[X.]
A FEAT OF STRENGTH

The warriors and their prisoners start for the Indian country—Boone lightens the journey and puts the captors in good humor—Stephen Halliwell falls ill of a fever—He is in danger of being tomahawked by the savages—Boone undertakes the care of the feeble man—“No Indian shall raise your hair whilst I can raise a hand to prevent it”—Halliwell is doomed to death but Boone stays the executioners—He carries the exhausted man over the last stage of the march—The party arrives at Chillicothe—Boone and others are taken to the British post at Detroit.

The month of February, 1778, was unusually mild. A few inches of snow fell during the night following the capture of Boone and his men but the next day a thaw set in. The condition of the ground rendered walking tiresome and disagreeable and made it difficult to secure a dry bed at night. It also obliterated ordinary traces and almost precluded the possibility of pursuers finding and following the trail of the band of Indians and their prisoners. Boone noted this circumstance with satisfaction. His chief anxiety now was lest the men of Boonesborough should attempt a rescue, which could only end in disaster and might induce the savages to revert to their original design of attacking the fort. Before starting upon the march he instructed his men not to resort to any of the usual devices for creating a trace, such as leaving scraps of clothing on bushes, breaking off twigs, pieces of bark, and so on.

The Indians divided their captives into three equal squads of nine each, and themselves into four bodies of twenty-five warriors, sandwiching the former between the latter, and this order was maintained upon the daily march. The whites had, of course, been deprived of their weapons and could not have made any concerted attack on their captors with the least chance of success. Any individual attempt at escape during daylight must have been even more hopeless.

A consignment of salt having been sent to Boonesborough a few days before the capture, there was but one pack-horse in the camp at the licks when it fell into the hands of the Indians. This animal was loaded with as much of the plunder as it could carry and the heavy rifles were distributed among the Indian ponies, but the arrangement left a large amount of baggage unprovided with carriage and this was distributed among the prisoners. Each had a burden of fifty or sixty pounds, which consisted largely of the blankets and skins with which he was permitted to cover himself at night.

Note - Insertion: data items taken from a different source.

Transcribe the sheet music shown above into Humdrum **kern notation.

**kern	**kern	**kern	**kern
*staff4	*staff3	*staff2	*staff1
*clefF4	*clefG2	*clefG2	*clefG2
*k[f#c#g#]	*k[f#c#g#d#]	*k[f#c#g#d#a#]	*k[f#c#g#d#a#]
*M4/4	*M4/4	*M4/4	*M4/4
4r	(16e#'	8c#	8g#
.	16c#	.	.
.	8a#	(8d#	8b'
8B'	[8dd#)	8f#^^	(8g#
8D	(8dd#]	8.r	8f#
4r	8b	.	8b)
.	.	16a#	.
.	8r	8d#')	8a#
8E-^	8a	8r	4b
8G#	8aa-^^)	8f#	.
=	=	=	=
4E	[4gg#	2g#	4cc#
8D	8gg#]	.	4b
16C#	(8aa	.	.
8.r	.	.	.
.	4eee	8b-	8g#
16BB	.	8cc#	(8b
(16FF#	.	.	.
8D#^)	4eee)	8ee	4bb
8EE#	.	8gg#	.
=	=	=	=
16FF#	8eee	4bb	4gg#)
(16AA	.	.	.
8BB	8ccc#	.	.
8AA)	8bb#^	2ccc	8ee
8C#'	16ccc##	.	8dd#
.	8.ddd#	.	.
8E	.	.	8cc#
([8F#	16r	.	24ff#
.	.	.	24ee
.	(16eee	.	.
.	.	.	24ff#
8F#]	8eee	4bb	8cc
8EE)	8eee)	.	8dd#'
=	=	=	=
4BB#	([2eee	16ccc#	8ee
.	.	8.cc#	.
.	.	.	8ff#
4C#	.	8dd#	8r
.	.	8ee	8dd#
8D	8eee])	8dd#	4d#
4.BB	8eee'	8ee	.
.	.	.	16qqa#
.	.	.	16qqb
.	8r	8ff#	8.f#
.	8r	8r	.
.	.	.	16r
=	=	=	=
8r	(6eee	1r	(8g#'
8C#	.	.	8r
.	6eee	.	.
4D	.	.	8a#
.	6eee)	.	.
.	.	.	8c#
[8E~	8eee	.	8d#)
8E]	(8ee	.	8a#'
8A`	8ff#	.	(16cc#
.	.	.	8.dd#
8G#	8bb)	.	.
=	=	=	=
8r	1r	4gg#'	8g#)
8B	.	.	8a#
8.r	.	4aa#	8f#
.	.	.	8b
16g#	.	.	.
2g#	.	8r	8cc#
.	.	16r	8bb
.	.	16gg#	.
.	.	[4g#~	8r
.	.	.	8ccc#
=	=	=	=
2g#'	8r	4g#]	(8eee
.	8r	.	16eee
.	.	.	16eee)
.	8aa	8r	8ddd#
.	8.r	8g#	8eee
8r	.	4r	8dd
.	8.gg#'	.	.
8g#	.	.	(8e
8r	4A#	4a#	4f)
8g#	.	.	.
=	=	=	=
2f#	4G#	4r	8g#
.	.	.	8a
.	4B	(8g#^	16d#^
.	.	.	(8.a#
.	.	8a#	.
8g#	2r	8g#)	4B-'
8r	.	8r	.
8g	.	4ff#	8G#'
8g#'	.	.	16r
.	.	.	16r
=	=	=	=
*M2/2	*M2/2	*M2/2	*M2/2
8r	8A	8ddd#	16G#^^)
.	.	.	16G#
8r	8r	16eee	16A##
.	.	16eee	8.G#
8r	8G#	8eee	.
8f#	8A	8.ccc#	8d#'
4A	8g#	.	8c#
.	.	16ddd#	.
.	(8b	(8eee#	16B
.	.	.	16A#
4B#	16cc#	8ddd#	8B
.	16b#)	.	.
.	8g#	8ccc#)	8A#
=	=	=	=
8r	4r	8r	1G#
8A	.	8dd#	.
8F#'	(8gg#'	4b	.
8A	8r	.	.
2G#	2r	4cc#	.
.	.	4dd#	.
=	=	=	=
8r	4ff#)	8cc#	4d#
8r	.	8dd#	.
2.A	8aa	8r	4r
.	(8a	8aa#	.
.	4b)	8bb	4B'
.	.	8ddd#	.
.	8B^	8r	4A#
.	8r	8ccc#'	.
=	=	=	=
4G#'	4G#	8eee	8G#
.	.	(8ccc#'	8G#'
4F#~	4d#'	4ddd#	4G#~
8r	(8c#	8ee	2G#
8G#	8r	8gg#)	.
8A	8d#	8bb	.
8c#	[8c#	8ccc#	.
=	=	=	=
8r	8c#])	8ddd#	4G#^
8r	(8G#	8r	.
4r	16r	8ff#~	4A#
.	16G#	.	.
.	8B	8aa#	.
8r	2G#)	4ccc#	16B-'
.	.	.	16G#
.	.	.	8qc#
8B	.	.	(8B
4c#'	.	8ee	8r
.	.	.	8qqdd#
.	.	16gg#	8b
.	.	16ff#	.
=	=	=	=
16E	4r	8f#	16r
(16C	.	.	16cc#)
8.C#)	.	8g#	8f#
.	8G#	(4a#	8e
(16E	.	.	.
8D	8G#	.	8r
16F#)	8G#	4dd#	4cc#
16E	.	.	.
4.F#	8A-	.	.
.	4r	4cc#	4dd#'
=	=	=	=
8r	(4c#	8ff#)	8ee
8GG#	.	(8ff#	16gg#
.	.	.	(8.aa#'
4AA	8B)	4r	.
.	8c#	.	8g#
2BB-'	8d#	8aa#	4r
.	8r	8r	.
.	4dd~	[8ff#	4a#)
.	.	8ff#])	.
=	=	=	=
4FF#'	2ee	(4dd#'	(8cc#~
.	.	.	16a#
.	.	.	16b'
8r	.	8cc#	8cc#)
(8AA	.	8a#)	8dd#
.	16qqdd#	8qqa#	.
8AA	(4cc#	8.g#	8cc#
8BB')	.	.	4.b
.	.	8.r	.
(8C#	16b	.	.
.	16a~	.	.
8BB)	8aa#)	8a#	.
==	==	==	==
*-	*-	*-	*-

Such a load would tire the ordinary man in an hour, but these hardy backwoodsmen could carry it all day and over fifteen miles of heavy ground, not without great fatigue, of course, but without breaking down. Thus they tramped along under the dripping boughs of the silent forest, their moccasins squelching the spongy earth and their long hair hanging wet and stringy about their necks.

At night the camp was pitched in some place that afforded natural protection from the wind, and this was, perhaps, supplemented by a screen of boughs. Game was plentiful that season and they suffered nothing from lack of food. Whilst the Indians naturally retained for themselves the choicest portions, the prisoners received sufficient to satisfy their appetites. In the centre of the camp a large fire was made and around this the twenty-seven white men stretched themselves to sleep, with their feet towards the blazing logs. This group was encircled by a ring of smaller fires at which the hundred savages lay close together, forming a human belt round the encampment.

The arrangement was a sufficiently comfortable one for the captives, but it presented little prospect of escape. The prisoners lay in the full glare of the girdle of flame and could not stir whilst an Indian remained awake without attracting attention. But even though every one of them was sunk in slumber it would be a task of the utmost difficulty to pass through their prostrate ranks undetected, for the savage has the dog-like habit of sleeping with senses on the alert. The slightest sound, a strange smell, the lightest touch, will arouse him to full intelligence in an instant.

No doubt Boone might have effected his escape had he been so minded. He was one of the few frontiersmen who acquired the peculiarly subtle qualities of the savages, and even excelled the craftiest of them in many respects. No redskin could wriggle over the ground more stealthily than he, nor tread the earth with less disturbance. He knew the character of the Indians thoroughly, and this knowledge he turned to account in the several instances that he fell into their hands. From the first moment of capture, he always turned his attention to arousing a desirable condition of mind in his captors, and this will account for the fact that they invariably treated him well.

He knew how to play upon their feelings, how to tickle their sense of humor, how to excite their self esteem, how to allay their suspicions. He would interest them with stories of the white folks. He would entertain them with feats of strength or dexterity. He would gratify them by imparting some bit of useful knowledge or some practical suggestion. Or, mindful of their love of debate, he would lead them into some discussion, taking care, whilst infusing sufficient zest into his contention, to leave his dusky opponents final masters of the argument.